Denn dort wird nicht weniger als die S i c h e r s t e l l u n g der ambulanten ärztlichen Versorgung in der gesamten Bundesrepublik geregelt; d. h. die GKV-Kassen sind verpflichtet, durch ihre Vertragsgestaltung an der Realisierung der medizinischen Untersuchung, Diagnostik, Therapie, Linderung, Palliation und Prävention ihrer Kassenpatienten m i t z u w i r k e n und diese nicht zu behindern.

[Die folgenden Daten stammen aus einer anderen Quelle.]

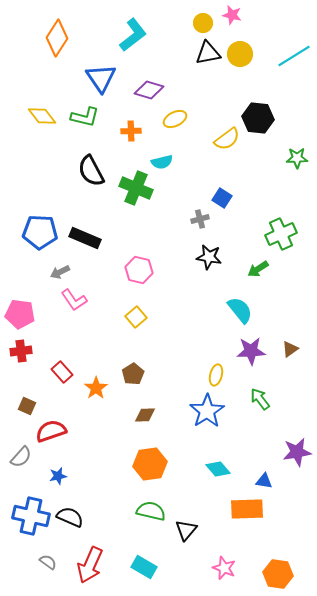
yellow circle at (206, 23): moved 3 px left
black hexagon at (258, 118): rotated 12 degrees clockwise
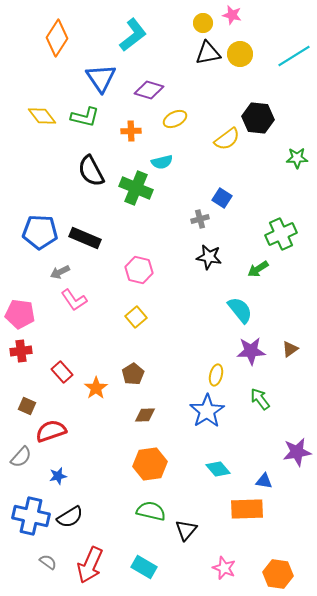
black semicircle at (70, 517): rotated 124 degrees clockwise
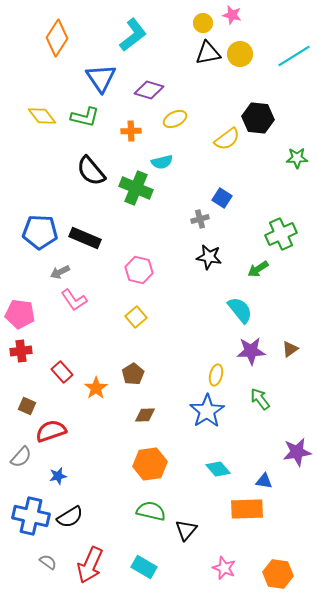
black semicircle at (91, 171): rotated 12 degrees counterclockwise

Der GKV-Spitzenverband setzt sich durch sein aktuelles Verhalten dem Verdacht aus, eine geradezu diebische Freude an der eklatanten ärztlich-medizinischen Mangelversorgung im ländlichen Bereich, in wirtschaftlich schwachen Randbereichen und in sozialen Brennpunkten zu kultivieren. Dort, wo der letzte Haus- und Facharzt das Licht ausmachen, wohnen die Damen und Herren der oberen Verwaltungsebenen i. d. R. nicht. Das erkennt man u. a. auch an der Art und Weise, wie die seit 2009 bestehende gesetzliche Verpflichtung zur Hausarztzentrierten Versorgung (HzV) nach § 73 b SGB V verleugnet, torpediert oder politisch vor die Wand gefahren wurde.

Wenn es um "30.000 Ärzte in unterversorgten Gebieten" geht, deren "Jahres"-U m s a t z, n i c h t "Einkommen"(!), sich "im Schnitt um 20.000 Euro erhöhen" soll, dann stellt sich doch die Frage, ob das bundesweit extrem variable Regelleistungsvolumen (RLV) überhaupt noch morbiditätsbedingten Behandlungsbedarf abbilden kann. Denn nur, wenn der einzelne Arzt-Patienten-Fall mit einer bundeseinheitlichen Behandlungspauschale im RLV und/oder im Hausärztevertrag adäquat ausgestattet wird, kommen wegen der höheren Fallzahlen wieder Ärztinnen und Ärzte in die unterversorgten Krisenregionen, während sich die teuren Innenstadtpraxen der Metropolen eh‘ auf ihre Privatklientel kaprizieren.